▸ **Your assignment**: Find every line in the material below that contains the word "nicht", treating case as significant, and copy each of those lines in full.

■ ■ ■

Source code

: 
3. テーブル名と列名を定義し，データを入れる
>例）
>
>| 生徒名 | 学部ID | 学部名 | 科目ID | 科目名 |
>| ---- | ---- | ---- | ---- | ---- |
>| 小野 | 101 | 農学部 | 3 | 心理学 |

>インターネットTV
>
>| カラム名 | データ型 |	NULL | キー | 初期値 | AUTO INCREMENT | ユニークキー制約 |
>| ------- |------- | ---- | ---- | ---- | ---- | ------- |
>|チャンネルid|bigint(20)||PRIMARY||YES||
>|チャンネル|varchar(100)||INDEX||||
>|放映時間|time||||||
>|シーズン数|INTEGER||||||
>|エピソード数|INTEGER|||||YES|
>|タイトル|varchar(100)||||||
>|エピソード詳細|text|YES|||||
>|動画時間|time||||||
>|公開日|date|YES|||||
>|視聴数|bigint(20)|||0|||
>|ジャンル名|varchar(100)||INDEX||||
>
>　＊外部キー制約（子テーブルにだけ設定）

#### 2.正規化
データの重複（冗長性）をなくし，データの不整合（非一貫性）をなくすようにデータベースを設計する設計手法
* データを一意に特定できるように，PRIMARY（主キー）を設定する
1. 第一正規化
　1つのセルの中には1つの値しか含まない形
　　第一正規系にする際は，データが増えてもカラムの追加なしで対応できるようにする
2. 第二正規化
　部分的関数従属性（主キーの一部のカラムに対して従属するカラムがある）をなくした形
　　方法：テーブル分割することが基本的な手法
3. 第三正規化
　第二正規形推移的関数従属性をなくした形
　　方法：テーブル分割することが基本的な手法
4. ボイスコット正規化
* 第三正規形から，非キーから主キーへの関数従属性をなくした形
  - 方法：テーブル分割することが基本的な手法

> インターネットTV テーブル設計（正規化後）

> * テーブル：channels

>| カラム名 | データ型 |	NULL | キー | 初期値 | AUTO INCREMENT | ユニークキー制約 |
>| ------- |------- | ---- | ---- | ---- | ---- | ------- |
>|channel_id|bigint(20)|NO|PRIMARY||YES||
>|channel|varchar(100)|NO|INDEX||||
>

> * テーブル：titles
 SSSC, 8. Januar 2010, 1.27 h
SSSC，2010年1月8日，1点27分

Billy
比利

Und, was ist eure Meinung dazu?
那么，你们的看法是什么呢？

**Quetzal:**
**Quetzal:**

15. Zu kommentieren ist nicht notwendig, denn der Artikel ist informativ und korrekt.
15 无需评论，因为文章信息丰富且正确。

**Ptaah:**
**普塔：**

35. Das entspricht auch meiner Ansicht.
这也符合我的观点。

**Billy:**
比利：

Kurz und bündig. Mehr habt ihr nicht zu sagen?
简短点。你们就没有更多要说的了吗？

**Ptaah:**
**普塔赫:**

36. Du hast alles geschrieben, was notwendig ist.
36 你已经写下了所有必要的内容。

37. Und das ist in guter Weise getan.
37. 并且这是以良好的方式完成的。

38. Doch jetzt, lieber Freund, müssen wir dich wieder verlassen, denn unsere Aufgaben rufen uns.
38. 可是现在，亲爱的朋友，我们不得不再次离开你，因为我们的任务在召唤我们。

■ ■ ■

▸ **Written answer**:
15. Zu kommentieren ist nicht notwendig, denn der Artikel ist informativ und korrekt.
Kurz und bündig. Mehr habt ihr nicht zu sagen?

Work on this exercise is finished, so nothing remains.